## YOUR TASK
Below are records to repeat exactly; copy them without the pictures.

## EXCERPTED RECORDS
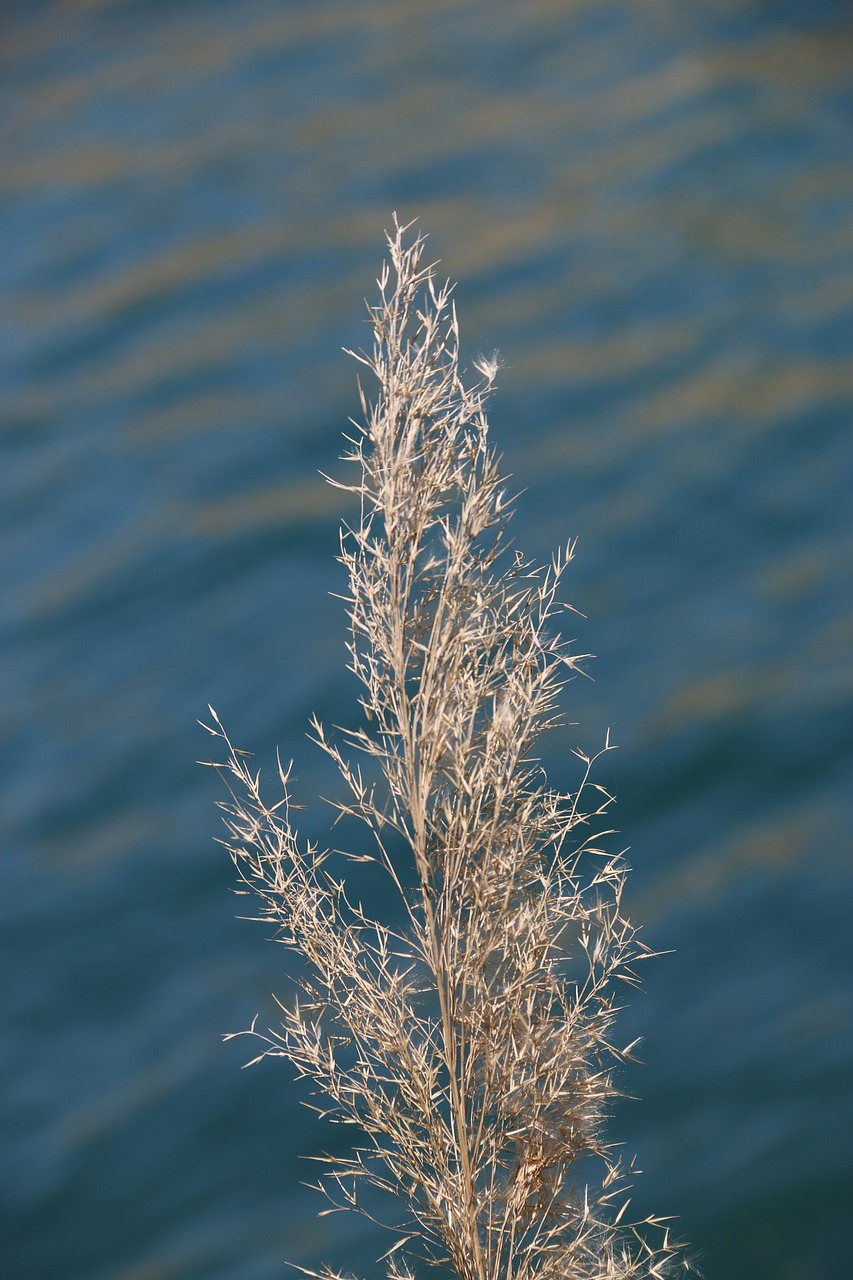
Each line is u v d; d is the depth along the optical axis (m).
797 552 23.91
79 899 19.56
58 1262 15.12
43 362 31.31
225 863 19.62
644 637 22.52
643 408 27.25
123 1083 17.00
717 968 17.20
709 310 29.81
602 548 24.23
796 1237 14.02
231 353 30.47
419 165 36.72
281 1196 15.31
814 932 17.52
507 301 30.88
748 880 18.39
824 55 38.81
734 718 20.64
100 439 28.75
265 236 34.59
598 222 33.25
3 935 19.25
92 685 23.38
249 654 23.20
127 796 21.12
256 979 18.00
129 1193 15.73
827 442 25.89
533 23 42.88
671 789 19.86
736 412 26.72
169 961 18.52
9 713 22.97
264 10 46.16
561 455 26.33
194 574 25.02
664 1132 15.30
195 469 27.47
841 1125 15.02
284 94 41.19
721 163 34.84
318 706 21.67
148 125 40.75
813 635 22.17
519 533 24.61
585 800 19.61
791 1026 16.28
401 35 43.44
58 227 36.31
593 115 37.91
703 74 38.47
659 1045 16.30
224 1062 16.91
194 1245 14.97
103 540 26.31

## REPLY
Each line is u v d; d is the depth along the optical axis (m).
797 552 23.91
79 899 19.56
58 1262 15.12
43 362 31.31
225 863 19.62
644 637 22.52
643 408 27.25
123 1083 17.00
717 968 17.20
709 310 29.81
602 548 24.23
796 1237 14.02
231 353 30.47
419 165 36.72
281 1196 15.31
814 932 17.52
507 301 30.88
748 880 18.39
824 55 38.81
734 718 20.64
100 439 28.75
265 236 34.59
598 222 33.25
3 935 19.25
92 685 23.38
249 654 23.20
127 796 21.12
256 979 18.00
129 1193 15.73
827 442 25.89
533 23 42.88
671 789 19.86
736 412 26.72
169 961 18.52
9 713 22.97
264 10 46.16
561 455 26.33
194 574 25.02
664 1132 15.30
195 469 27.47
841 1125 15.02
284 94 41.19
721 163 34.84
318 706 21.67
148 125 40.75
813 635 22.17
519 533 24.61
585 800 19.61
791 1026 16.28
401 35 43.44
58 227 36.31
593 115 37.91
703 74 38.47
659 1045 16.30
224 1062 16.91
194 1245 14.97
103 540 26.31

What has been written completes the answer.